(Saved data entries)
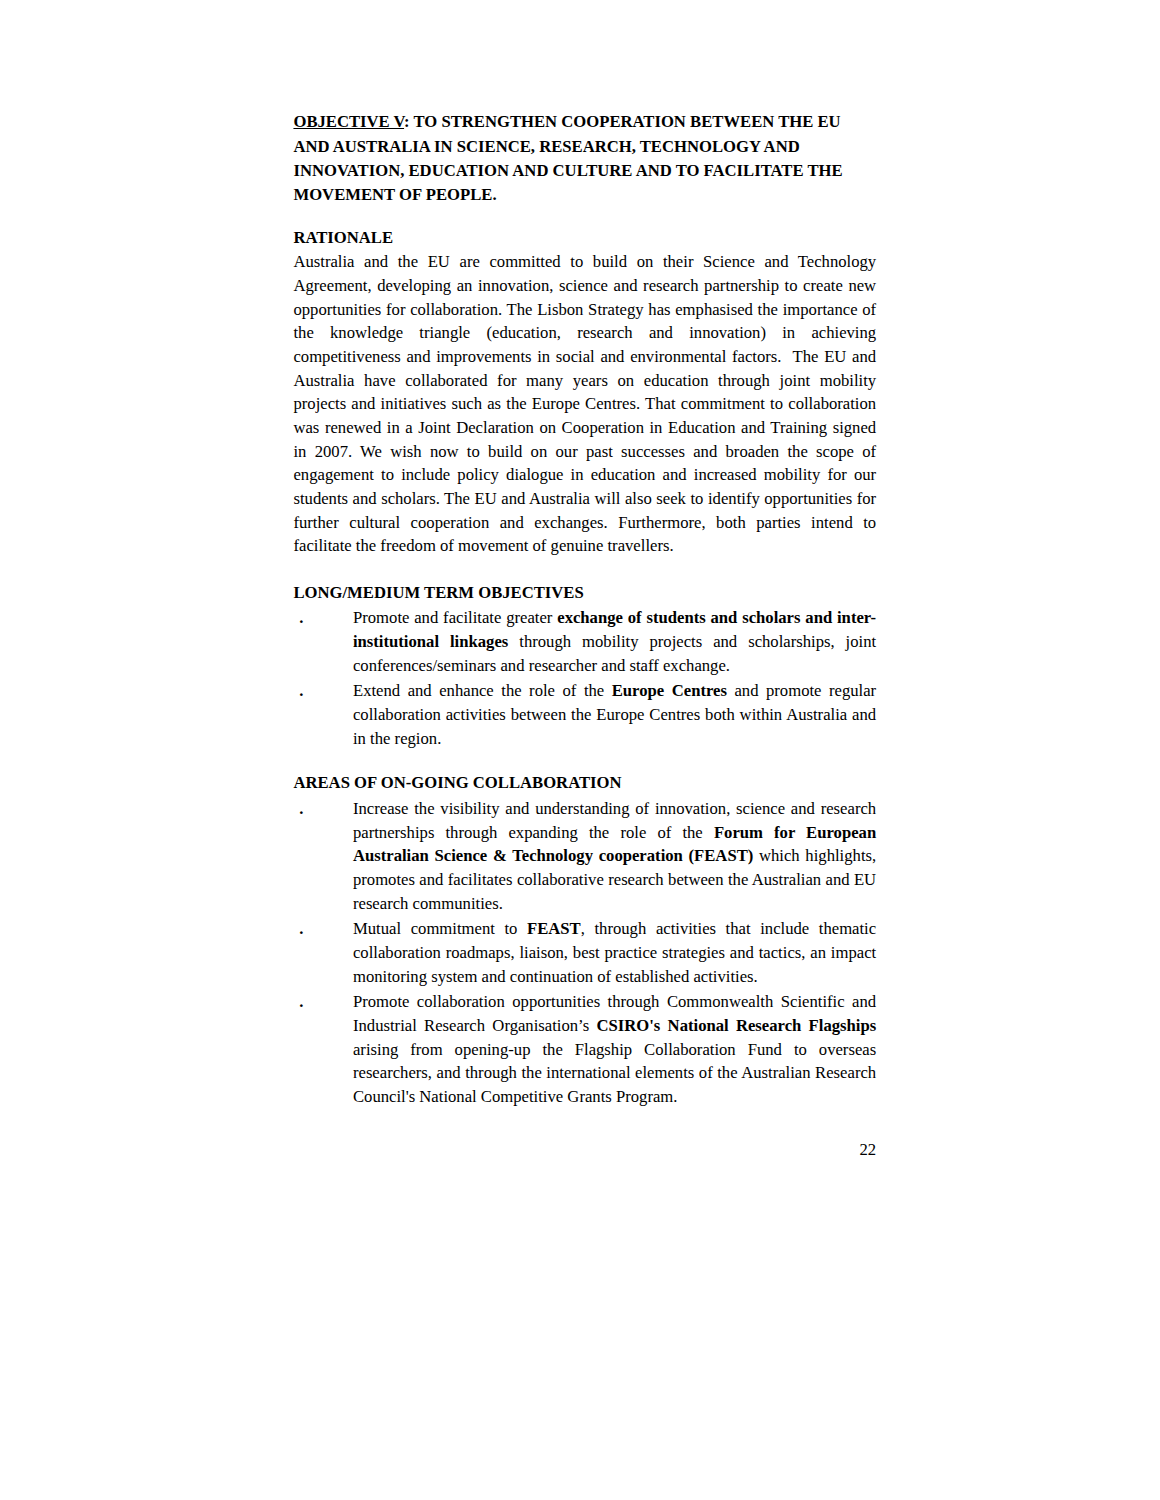OBJECTIVE V: TO STRENGTHEN COOPERATION BETWEEN THE EU AND AUSTRALIA IN SCIENCE, RESEARCH, TECHNOLOGY AND INNOVATION, EDUCATION AND CULTURE AND TO FACILITATE THE MOVEMENT OF PEOPLE.
RATIONALE
Australia and the EU are committed to build on their Science and Technology Agreement, developing an innovation, science and research partnership to create new opportunities for collaboration. The Lisbon Strategy has emphasised the importance of the knowledge triangle (education, research and innovation) in achieving competitiveness and improvements in social and environmental factors. The EU and Australia have collaborated for many years on education through joint mobility projects and initiatives such as the Europe Centres. That commitment to collaboration was renewed in a Joint Declaration on Cooperation in Education and Training signed in 2007. We wish now to build on our past successes and broaden the scope of engagement to include policy dialogue in education and increased mobility for our students and scholars. The EU and Australia will also seek to identify opportunities for further cultural cooperation and exchanges. Furthermore, both parties intend to facilitate the freedom of movement of genuine travellers.
LONG/MEDIUM TERM OBJECTIVES
Promote and facilitate greater exchange of students and scholars and inter-institutional linkages through mobility projects and scholarships, joint conferences/seminars and researcher and staff exchange.
Extend and enhance the role of the Europe Centres and promote regular collaboration activities between the Europe Centres both within Australia and in the region.
AREAS OF ON-GOING COLLABORATION
Increase the visibility and understanding of innovation, science and research partnerships through expanding the role of the Forum for European Australian Science & Technology cooperation (FEAST) which highlights, promotes and facilitates collaborative research between the Australian and EU research communities.
Mutual commitment to FEAST, through activities that include thematic collaboration roadmaps, liaison, best practice strategies and tactics, an impact monitoring system and continuation of established activities.
Promote collaboration opportunities through Commonwealth Scientific and Industrial Research Organisation’s CSIRO's National Research Flagships arising from opening-up the Flagship Collaboration Fund to overseas researchers, and through the international elements of the Australian Research Council's National Competitive Grants Program.
22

_Exercise prompt_
Only lines with the word "scholars" go in the answer. Take them all from the entries above.

_Answer to the exercise_
Australia and the EU are committed to build on their Science and Technology Agreement, developing an innovation, science and research partnership to create new opportunities for collaboration. The Lisbon Strategy has emphasised the importance of the knowledge triangle (education, research and innovation) in achieving competitiveness and improvements in social and environmental factors. The EU and Australia have collaborated for many years on education through joint mobility projects and initiatives such as the Europe Centres. That commitment to collaboration was renewed in a Joint Declaration on Cooperation in Education and Training signed in 2007. We wish now to build on our past successes and broaden the scope of engagement to include policy dialogue in education and increased mobility for our students and scholars. The EU and Australia will also seek to identify opportunities for further cultural cooperation and exchanges. Furthermore, both parties intend to facilitate the freedom of movement of genuine travellers.
Promote and facilitate greater exchange of students and scholars and inter-institutional linkages through mobility projects and scholarships, joint conferences/seminars and researcher and staff exchange.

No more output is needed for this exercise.